Legislative Accountability

The Statesman

Legislative Accountability

 

I. Core Context

The article reflects on declining legislative accountability, using the Andhra Pradesh Assembly as a case study. It raises concerns about:

  • Reduced sittings of legislatures
  • Curtailment of debate
  • Weak oversight of the executive
  • Excessive centralisation of power

The underlying thesis is that democratic institutions weaken when legislatures fail to function as effective deliberative and supervisory bodies.

II. Key Arguments Presented

1. Decline in Legislative Functioning

The article suggests that legislative bodies are increasingly:

  • Meeting fewer days annually
  • Allowing limited debate
  • Passing bills without adequate scrutiny

This weakens the deliberative foundation of democracy.

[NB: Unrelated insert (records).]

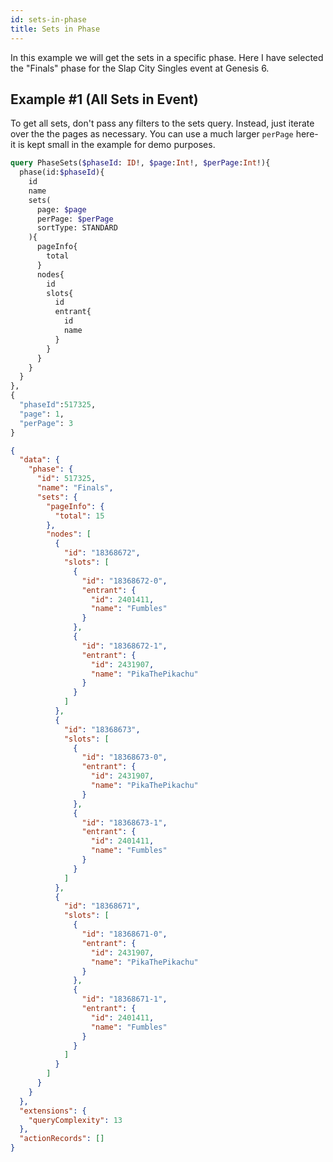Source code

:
```yaml
---
id: sets-in-phase
title: Sets in Phase
---
```


In this example we will get the sets in a specific phase.
Here I have selected the "Finals" phase for the Slap City Singles event at Genesis 6.

## Example #1 (All Sets in Event)

To get all sets, don't pass any filters to the sets query.
Instead, just iterate over the the pages as necessary.
You can use a much larger `perPage` here- it is kept small in the example for demo purposes.

<!--DOCUSAURUS_CODE_TABS-->
<!--Request-->

```GraphQL
query PhaseSets($phaseId: ID!, $page:Int!, $perPage:Int!){
  phase(id:$phaseId){
    id
    name
    sets(
      page: $page
      perPage: $perPage
      sortType: STANDARD
    ){
      pageInfo{
        total
      }
      nodes{
        id
        slots{
          id
          entrant{
            id
            name
          }
        }
      }
    }
  }
},
{
  "phaseId":517325,
  "page": 1,
  "perPage": 3
}
```

<!--Response-->

```json
{
  "data": {
    "phase": {
      "id": 517325,
      "name": "Finals",
      "sets": {
        "pageInfo": {
          "total": 15
        },
        "nodes": [
          {
            "id": "18368672",
            "slots": [
              {
                "id": "18368672-0",
                "entrant": {
                  "id": 2401411,
                  "name": "Fumbles"
                }
              },
              {
                "id": "18368672-1",
                "entrant": {
                  "id": 2431907,
                  "name": "PikaThePikachu"
                }
              }
            ]
          },
          {
            "id": "18368673",
            "slots": [
              {
                "id": "18368673-0",
                "entrant": {
                  "id": 2431907,
                  "name": "PikaThePikachu"
                }
              },
              {
                "id": "18368673-1",
                "entrant": {
                  "id": 2401411,
                  "name": "Fumbles"
                }
              }
            ]
          },
          {
            "id": "18368671",
            "slots": [
              {
                "id": "18368671-0",
                "entrant": {
                  "id": 2431907,
                  "name": "PikaThePikachu"
                }
              },
              {
                "id": "18368671-1",
                "entrant": {
                  "id": 2401411,
                  "name": "Fumbles"
                }
              }
            ]
          }
        ]
      }
    }
  },
  "extensions": {
    "queryComplexity": 13
  },
  "actionRecords": []
}
```

<!--END_DOCUSAURUS_CODE_TABS-->
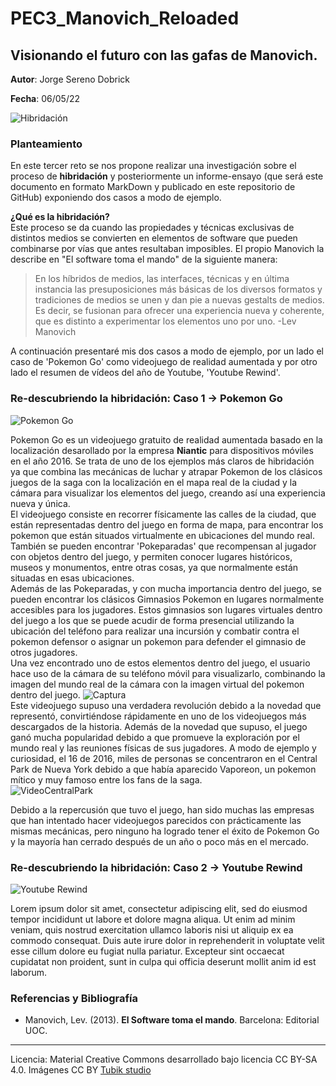 # PEC3_Manovich_Reloaded
##  Visionando el futuro con las gafas de Manovich.


**Autor**: Jorge Sereno Dobrick

**Fecha**: 06/05/22

![Hibridación](https://www.playmedic.com/wp-content/uploads/2016/05/recursos-digitales-para-farmacia.png) 



### Planteamiento


En este tercer reto se nos propone realizar una investigación sobre el proceso de **hibridación** y posteriormente un informe-ensayo (que será este documento en formato MarkDown y publicado en este repositorio de GitHub) exponiendo dos casos a modo de ejemplo.  
  
**¿Qué es la hibridación?**  
Este proceso se da cuando las propiedades y técnicas exclusivas de distintos medios se convierten en elementos de software que pueden combinarse por vías que antes resultaban imposibles.
El propio Manovich la describe en "El software toma el mando" de la siguiente manera: 
>En los híbridos de medios, las interfaces, técnicas y en última instancia las presuposiciones más básicas de los diversos formatos y tradiciones de medios se unen y dan pie a nuevas gestalts de medios. Es decir, se fusionan para ofrecer una experiencia nueva y coherente, que es distinto a experimentar los elementos uno por uno. -Lev Manovich

A continuación presentaré mis dos casos a modo de ejemplo, por un lado el caso de 'Pokemon Go' como videojuego de realidad aumentada y por otro lado el resumen de vídeos del año de Youtube, 'Youtube Rewind'.


### Re-descubriendo la hibridación: Caso 1 -> Pokemon Go
![Pokemon Go](https://assets.pokemon.com/assets/cms2-es-es/img/video-games/video-games/pokemon_go/pokemon-go-169.jpg) 

Pokemon Go es un videojuego gratuito de realidad aumentada basado en la localización desarollado por la empresa **Niantic** para dispositivos móviles en el año 2016.   Se trata de uno de los ejemplos más claros de hibridación ya que combina las mecánicas de luchar y atrapar Pokemon de los clásicos juegos de la saga con la localización en el mapa real de la ciudad y la cámara para visualizar los elementos del juego, creando así una experiencia nueva y única.  
El videojuego consiste en recorrer físicamente las calles de la ciudad, que están representadas dentro del juego en forma de mapa, para encontrar los pokemon que están situados virtualmente en ubicaciones del mundo real. También se pueden encontrar 'Pokeparadas' que recompensan al jugador con objetos dentro del juego, y permiten conocer lugares históricos, museos y monumentos, entre otras cosas, ya que normalmente están situadas en esas ubicaciones.  
Además de las Pokeparadas, y con mucha importancia dentro del juego, se pueden encontrar los clásicos Gimnasios Pokemon en lugares normalmente accesibles para los jugadores. Estos gimnasios son lugares virtuales dentro del juego a los que se puede acudir de forma presencial utilizando la ubicación del teléfono para realizar una incursión y combatir contra el pokemon defensor o asignar un pokemon para defender el gimnasio de otros jugadores.  
Una vez encontrado uno de estos elementos dentro del juego, el usuario hace uso de la cámara de su teléfono móvil para visualizarlo, combinando la imagen del mundo real de la cámara con la imagen virtual del pokemon dentro del juego.
![Captura](https://www.movilzona.es/app/uploads/2016/08/caza-pokemon-go.jpg)  
Este videojuego supuso una verdadera revolución debido a la novedad que representó, convirtiéndose rápidamente en uno de los videojuegos más descargados de la historia. Además de la novedad que supuso, el juego ganó mucha popularidad debido a que promueve la exploración por el mundo real y las reuniones físicas de sus jugadores. A modo de ejemplo y curiosidad, el 16 de 2016, miles de personas se concentraron en el Central Park de Nueva York debido a que había aparecido Vaporeon, un pokemon mítico y muy famoso entre los fans de la saga.  
![VideoCentralPark](https://www.youtube.com/watch?v=6wVD1zdklqw&ab_channel=MeriStation)

Debido a la repercusión que tuvo el juego, han sido muchas las empresas que han intentado hacer videojuegos parecidos con prácticamente las mismas mecánicas, pero ninguno ha logrado tener el éxito de Pokemon Go y la mayoría han cerrado después de un año o poco más en el mercado.


### Re-descubriendo la hibridación: Caso 2 -> Youtube Rewind
![Youtube Rewind](https://depor.com/resizer/NFIxQQGfCvQHApf1t8UaSDxCzrM=/580x330/smart/filters:format(jpeg):quality(75)/cloudfront-us-east-1.images.arcpublishing.com/elcomercio/Z6LZ5PZEQRFWNEPQX2ZL6MFK54.jpg) 

Lorem ipsum dolor sit amet, consectetur adipiscing elit, sed do eiusmod tempor incididunt ut labore et dolore magna aliqua. Ut enim ad minim veniam, quis nostrud exercitation ullamco laboris nisi ut aliquip ex ea commodo consequat. Duis aute irure dolor in reprehenderit in voluptate velit esse cillum dolore eu fugiat nulla pariatur. Excepteur sint occaecat cupidatat non proident, sunt in culpa qui officia deserunt mollit anim id est laborum.


### Referencias y Bibliografía

* Manovich, Lev. (2013). **El Software toma el mando**. Barcelona: Editorial UOC. 


----

Licencia: Material Creative Commons desarrollado bajo licencia CC BY-SA 4.0. Imágenes CC BY [Tubik studio](https://blog.tubikstudio.com/how-to-create-original-flat-illustrations-designers-tips/) 

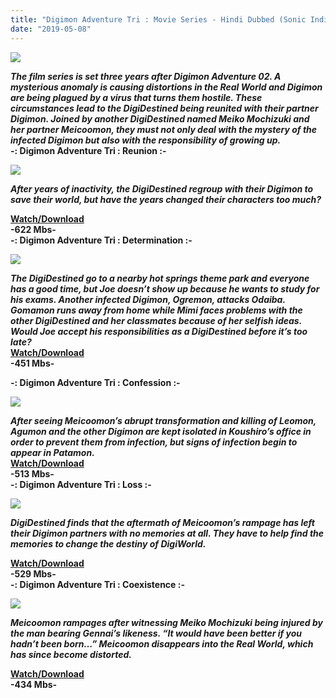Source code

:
 ```yaml
---
title: "Digimon Adventure Tri : Movie Series - Hindi Dubbed (Sonic India)"
date: "2019-05-08"
---
```


<script type="text/javascript">var adlinkfly_url = 'http://cashflies.com/'; var adlinkfly_api_token = 'dc2f22a8eaf415124d88fcfed387db96ad4bf036'; var adlinkfly_advert = 2; var adlinkfly_exclude_domains = ['cashfiles.com', 'animetoonhindi2. blogspot.com'];</script>

<script src="//cashflies.com/js/full-page-script.js"></script>

[![](https://2.bp.blogspot.com/-ssE0w66ESYY/W2hmW3QSOpI/AAAAAAAABqE/kqiP1ln168AR7v7lahcf_OWeuocRbhZvwCLcBGAs/s400/1030631-toei-animation-announces-voice-cast-us-release-new-digimon-feature.jpg)](https://2.bp.blogspot.com/-ssE0w66ESYY/W2hmW3QSOpI/AAAAAAAABqE/kqiP1ln168AR7v7lahcf_OWeuocRbhZvwCLcBGAs/s1600/1030631-toei-animation-announces-voice-cast-us-release-new-digimon-feature.jpg)

**_The film series is set three years after Digimon Adventure 02. A mysterious anomaly is causing distortions in the Real World and Digimon are being plagued by a virus that turns them hostile. These circumstances lead to the DigiDestined being reunited with their partner Digimon. Joined by another DigiDestined named Meiko Mochizuki and her partner Meicoomon, they must not only deal with the mystery of the infected Digimon but also with the responsibility of growing up._**  
**\-: Digimon Adventure Tri : Reunion :-**  

[![](https://1.bp.blogspot.com/--CqWp-9b7SU/W2vEgjexofI/AAAAAAAABq0/-u9GbRA5wPUcB9-u7Qe_L9UK_0-cHEXrwCLcBGAs/s400/chapt1.jpg)](https://1.bp.blogspot.com/--CqWp-9b7SU/W2vEgjexofI/AAAAAAAABq0/-u9GbRA5wPUcB9-u7Qe_L9UK_0-cHEXrwCLcBGAs/s1600/chapt1.jpg)

_**After years of inactivity, the DigiDestined regroup with their Digimon to save their world, but have the years changed their characters too much?**_

**[Watch/Download](http://turboagram.com/71hT)**  
**\-622 Mbs-**  
**\-: Digimon Adventure Tri : Determination :-**  

[![](https://1.bp.blogspot.com/-3d1rEW9bfXI/W26h4-SyDtI/AAAAAAAABro/xaPPUt4M3GgT9y2KPlNkna2ZqxntebDjwCLcBGAs/s400/determination.jpg)](https://1.bp.blogspot.com/-3d1rEW9bfXI/W26h4-SyDtI/AAAAAAAABro/xaPPUt4M3GgT9y2KPlNkna2ZqxntebDjwCLcBGAs/s1600/determination.jpg)

**_The DigiDestined go to a nearby hot springs theme park and everyone has a good time, but Joe doesn’t show up because he wants to study for his exams. Another infected Digimon, Ogremon, attacks Odaiba. Gomamon runs away from home while Mimi faces problems with the other DigiDestined and her classmates because of her selfish ideas. Would Joe accept his responsibilities as a DigiDestined before it’s too late?_**  
[**Watch/Download**](http://turboagram.com/71nj)  
**\-451 Mbs-**

**\-: Digimon Adventure Tri : Confession :-**

[![](https://1.bp.blogspot.com/-fnV79wacxgk/W26j-mZ3EfI/AAAAAAAABr0/i0eKP5iraqAbdetnAPRoKFF84oudGF-XwCLcBGAs/s400/confession.png)](https://1.bp.blogspot.com/-fnV79wacxgk/W26j-mZ3EfI/AAAAAAAABr0/i0eKP5iraqAbdetnAPRoKFF84oudGF-XwCLcBGAs/s1600/confession.png)

**_After seeing Meicoomon’s abrupt transformation and killing of Leomon, Agumon and the other Digimon are kept isolated in Koushiro’s office in order to prevent them from infection, but signs of infection begin to appear in Patamon._**  
**[Watch/Download](http://turboagram.com/71vI)**  
**\-513 Mbs-**  
****\-: Digimon Adventure Tri : Loss :-****  

[![](https://1.bp.blogspot.com/-4YHYb8VFRco/W6Egf8P2VdI/AAAAAAAABwg/zzOp7MkHpOM0ptXi30b1vquOKx3_v5M6gCLcBGAs/s400/digi4.jpg)](https://1.bp.blogspot.com/-4YHYb8VFRco/W6Egf8P2VdI/AAAAAAAABwg/zzOp7MkHpOM0ptXi30b1vquOKx3_v5M6gCLcBGAs/s1600/digi4.jpg)

**_DigiDestined finds that the aftermath of Meicoomon’s rampage has left their Digimon partners with no memories at all. They have to help find the memories to change the destiny of DigiWorld._**

**[Watch/Download](http://turboagram.com/720S)**  
**\-529 Mbs-**  
**********\-: Digimon Adventure Tri : Coexistence :-**********  

[![](https://3.bp.blogspot.com/-webPGfxaXFk/W6EhjS3zLpI/AAAAAAAABwo/QOKaLuv70oAD5sONb5mctGwWXJ6uHrZ1ACLcBGAs/s400/tri-5-bd-menu1_main.png)](https://3.bp.blogspot.com/-webPGfxaXFk/W6EhjS3zLpI/AAAAAAAABwo/QOKaLuv70oAD5sONb5mctGwWXJ6uHrZ1ACLcBGAs/s1600/tri-5-bd-menu1_main.png)

_**Meicoomon rampages after witnessing Meiko Mochizuki being injured by the man bearing Gennai’s likeness. “It would have been better if you hadn’t been born…” Meicoomon disappears into the Real World, which has since become distorted.**_

**[Watch/Download](http://turboagram.com/7240)**  
**\-434 Mbs-**
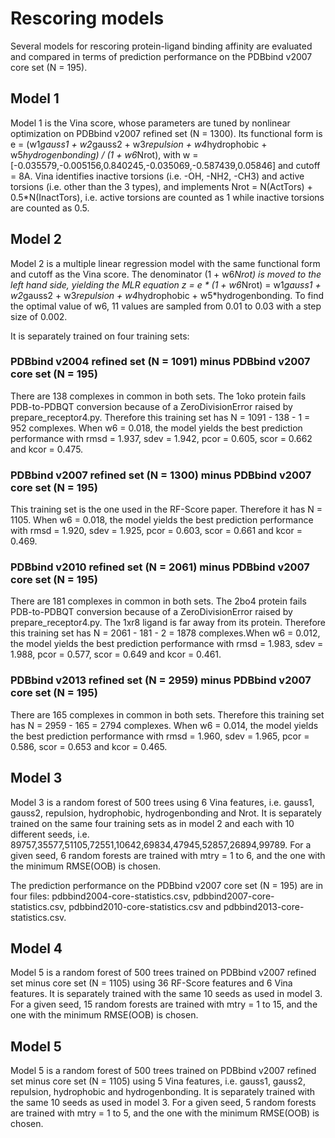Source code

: Rescoring models
================

Several models for rescoring protein-ligand binding affinity are evaluated and compared in terms of prediction performance on the PDBbind v2007 core set (N = 195).


Model 1
-------

Model 1 is the Vina score, whose parameters are tuned by nonlinear optimization on PDBbind v2007 refined set (N = 1300). Its functional form is e = (w1*gauss1 + w2*gauss2 + w3*repulsion + w4*hydrophobic + w5*hydrogenbonding) / (1 + w6*Nrot), with w = [-0.035579,-0.005156,0.840245,-0.035069,-0.587439,0.05846] and cutoff = 8A. Vina identifies inactive torsions (i.e. -OH, -NH2, -CH3) and active torsions (i.e. other than the 3 types), and implements Nrot = N(ActTors) + 0.5*N(InactTors), i.e. active torsions are counted as 1 while inactive torsions are counted as 0.5.


Model 2
-------

Model 2 is a multiple linear regression model with the same functional form and cutoff as the Vina score. The denominator (1 + w6*Nrot) is moved to the left hand side, yielding the MLR equation z = e * (1 + w6*Nrot) = w1*gauss1 + w2*gauss2 + w3*repulsion + w4*hydrophobic + w5*hydrogenbonding. To find the optimal value of w6, 11 values are sampled from 0.01 to 0.03 with a step size of 0.002.

It is separately trained on four training sets:

### PDBbind v2004 refined set (N = 1091) minus PDBbind v2007 core set (N = 195)

There are 138 complexes in common in both sets. The 1oko protein fails PDB-to-PDBQT conversion because of a ZeroDivisionError raised by prepare_receptor4.py. Therefore this training set has N = 1091 - 138 - 1 = 952 complexes. When w6 = 0.018, the model yields the best prediction performance with rmsd = 1.937, sdev = 1.942, pcor = 0.605, scor = 0.662 and kcor = 0.475.

### PDBbind v2007 refined set (N = 1300) minus PDBbind v2007 core set (N = 195)

This training set is the one used in the RF-Score paper. Therefore it has N = 1105. When w6 = 0.018, the model yields the best prediction performance with rmsd = 1.920, sdev = 1.925, pcor = 0.603, scor = 0.661 and kcor = 0.469.

### PDBbind v2010 refined set (N = 2061) minus PDBbind v2007 core set (N = 195)

There are 181 complexes in common in both sets. The 2bo4 protein fails PDB-to-PDBQT conversion because of a ZeroDivisionError raised by prepare_receptor4.py. The 1xr8 ligand is far away from its protein. Therefore this training set has N = 2061 - 181 - 2 = 1878 complexes.When w6 = 0.012, the model yields the best prediction performance with rmsd = 1.983, sdev = 1.988, pcor = 0.577, scor = 0.649 and kcor = 0.461.

### PDBbind v2013 refined set (N = 2959) minus PDBbind v2007 core set (N = 195)

There are 165 complexes in common in both sets. Therefore this training set has N = 2959 - 165 = 2794 complexes. When w6 = 0.014, the model yields the best prediction performance with rmsd = 1.960, sdev = 1.965, pcor = 0.586, scor = 0.653 and kcor = 0.465.


Model 3
-------

Model 3 is a random forest of 500 trees using 6 Vina features, i.e. gauss1, gauss2, repulsion, hydrophobic, hydrogenbonding and Nrot. It is separately trained on the same four training sets as in model 2 and each with 10 different seeds, i.e. 89757,35577,51105,72551,10642,69834,47945,52857,26894,99789. For a given seed, 6 random forests are trained with mtry = 1 to 6, and the one with the minimum RMSE(OOB) is chosen.

The prediction performance on the PDBbind v2007 core set (N = 195) are in four files: pdbbind2004-core-statistics.csv, pdbbind2007-core-statistics.csv, pdbbind2010-core-statistics.csv and pdbbind2013-core-statistics.csv.


Model 4
-------

Model 5 is a random forest of 500 trees trained on PDBbind v2007 refined set minus core set (N = 1105) using 36 RF-Score features and 6 Vina features. It is separately trained with the same 10 seeds as used in model 3. For a given seed, 15 random forests are trained with mtry = 1 to 15, and the one with the minimum RMSE(OOB) is chosen.


Model 5
-------

Model 5 is a random forest of 500 trees trained on PDBbind v2007 refined set minus core set (N = 1105) using 5 Vina features, i.e. gauss1, gauss2, repulsion, hydrophobic and hydrogenbonding. It is separately trained with the same 10 seeds as used in model 3. For a given seed, 5 random forests are trained with mtry = 1 to 5, and the one with the minimum RMSE(OOB) is chosen.
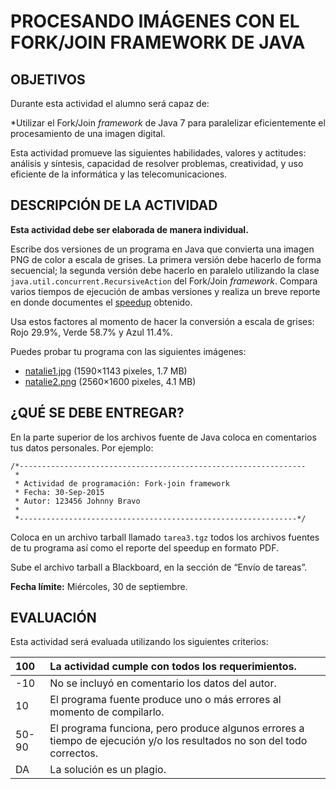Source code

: # PROCESANDO IMÁGENES CON EL FORK/JOIN FRAMEWORK DE JAVA
## OBJETIVOS
Durante esta actividad el alumno será capaz de:

*Utilizar el Fork/Join _framework_ de Java 7 para paralelizar eficientemente el procesamiento de una imagen digital.

Esta actividad promueve las siguientes habilidades, valores y actitudes: análisis y síntesis, capacidad de resolver problemas, creatividad, y uso eficiente de la informática y las telecomunicaciones.

## DESCRIPCIÓN DE LA ACTIVIDAD
**Esta actividad debe ser elaborada de manera individual.**

Escribe dos versiones de un programa en Java que convierta una imagen PNG de color a escala de grises. La primera versión debe hacerlo de forma secuencial; la segunda versión debe hacerlo en paralelo utilizando la clase `java.util.concurrent.RecursiveAction` del Fork/Join _framework_. Compara varios tiempos de ejecución de ambas versiones y realiza un breve reporte en donde documentes el [speedup]() obtenido.

Usa estos factores al momento de hacer la conversión a escala de grises: Rojo 29.9%, Verde 58.7% y Azul 11.4%.

Puedes probar tu programa con las siguientes imágenes:

* [natalie1.jpg](https://github.com/Manchas2k4/advanced_programming/blob/master/documents/images/natalie1.png) (1590×1143 pixeles, 1.7 MB)
* [natalie2.png](https://github.com/Manchas2k4/advanced_programming/blob/master/documents/images/natalie2.png) (2560×1600 pixeles, 4.1 MB) 

## ¿QUÉ SE DEBE ENTREGAR?
En la parte superior de los archivos fuente de Java coloca en comentarios tus datos personales. Por ejemplo:
```
/*----------------------------------------------------------------
 *
 * Actividad de programación: Fork-join framework
 * Fecha: 30-Sep-2015
 * Autor: 123456 Johnny Bravo
 *
 *--------------------------------------------------------------*/
 ```

Coloca en un archivo tarball llamado `tarea3.tgz` todos los archivos fuentes de tu programa así como el reporte del speedup en formato PDF.

Sube el archivo tarball a Blackboard, en la sección de “Envío de tareas”.

**Fecha límite:** Miércoles, 30 de septiembre.

## EVALUACIÓN
Esta actividad será evaluada utilizando los siguientes criterios:

100	| La actividad cumple con todos los requerimientos.
:--- | :---
-10	| No se incluyó en comentario los datos del autor.
10	| El programa fuente produce uno o más errores al momento de compilarlo.
50-90	| El programa funciona, pero produce algunos errores a tiempo de ejecución y/o los resultados no son del todo correctos.
DA	| La solución es un plagio.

2. Erosion of Executive Accountability

A central argument is that:

  • The executive dominates legislative proceedings
  • Question Hour and committee systems are underutilised
  • Ordinance route and rushed legislation undermine scrutiny

The legislature is portrayed as losing its checking function.

3. Weak Committee System

The article highlights:

  • Diminished effectiveness of standing committees
  • Reduced space for bipartisan scrutiny
  • Lack of robust public consultation

Committee mechanisms, once a strength of parliamentary democracy, are seen as diluted.

4. Political Majoritarianism

The piece argues that strong electoral mandates often translate into:

  • Reduced tolerance for dissent
  • Suppression of opposition voices
  • Procedural shortcuts

The risk identified is transformation of legislative bodies into approval chambers.

III. Author’s Stance

The author adopts a democratic institutionalist stance.

Tone:

  • Normative
  • Reform-oriented
  • Concerned about institutional erosion

The article frames legislative accountability as foundational to constitutional democracy and implies that executive overreach is growing.

IV. Possible Biases and Limitations

1. Selective Focus

While Andhra Pradesh is used as a case study, broader comparative data on other states or Parliament is limited.

The issue is national in scope, but the framing may appear regionally concentrated.

2. Underexplored Political Context

The article critiques executive dominance but does not fully examine:

  • Voter mandates
  • Electoral incentives
  • Fragmented opposition

Democratic accountability is not only institutional but also electoral.

3. Limited Administrative Complexity

Governance today involves complex regulatory and technological challenges.
Legislatures may be struggling with capacity gaps rather than deliberate erosion alone.

V. Pros and Cons of the Argument

Pros

• Strong defense of parliamentary democracy
• Highlights importance of debate and scrutiny
• Reinforces committee system value
• Connects accountability with transparency

Cons

• Lacks empirical depth in comparative data
• Does not deeply examine citizen engagement decline
• Minimal discussion on digital legislative reform
• Does not fully analyse political economy of majoritarian governance

VI. Policy Implications

1. Institutional Reform

  • Mandating minimum sitting days
  • Strengthening Question Hour protections
  • Mandatory pre-legislative consultation

2. Committee Revitalisation

  • Independent research staff for committees
  • Public reporting requirements
  • Time-bound scrutiny mechanisms

3. Transparency Measures

  • Live committee proceedings
  • Legislative performance dashboards
  • Citizen engagement platforms

4. Capacity Building

  • Legislative research services expansion
  • Training for MLAs/MPs
  • Non-partisan institutional strengthening

 VII. Real-World Impact

Weak legislative accountability leads to:

  • Poor-quality laws
  • Reduced public trust
  • Policy reversals
  • Increased litigation
  • Executive arbitrariness

Conversely, strong legislatures ensure:

  • Policy stability
  • Transparent governance
  • Institutional balance
  • Enhanced democratic legitimacy

VIII. UPSC Relevance

GS Paper II

• Parliament and State Legislatures – structure, functioning, conduct of business
• Separation of powers
• Role of committees
• Accountability mechanisms

GS Paper IV (Ethics)

• Public office as trust
• Institutional integrity
• Ethical leadership

Essay

• Democracy beyond elections
• Institutional decline and reforms
• Executive dominance in parliamentary systems

IX. Balanced Conclusion and Future Perspective

Legislative accountability is the oxygen of parliamentary democracy.

Elections alone do not sustain democracy; daily oversight does.

India’s democratic maturity depends not merely on strong governments but on strong institutions.

Reinvigorating legislatures requires:

  • Procedural safeguards
  • Political culture change
  • Institutional strengthening
  • Citizen vigilance

Democracy weakens quietly — through shortened debates and unattended committees — long before it collapses dramatically.

The future of governance lies in restoring legislatures to their rightful place as forums of deliberation, scrutiny, and accountability.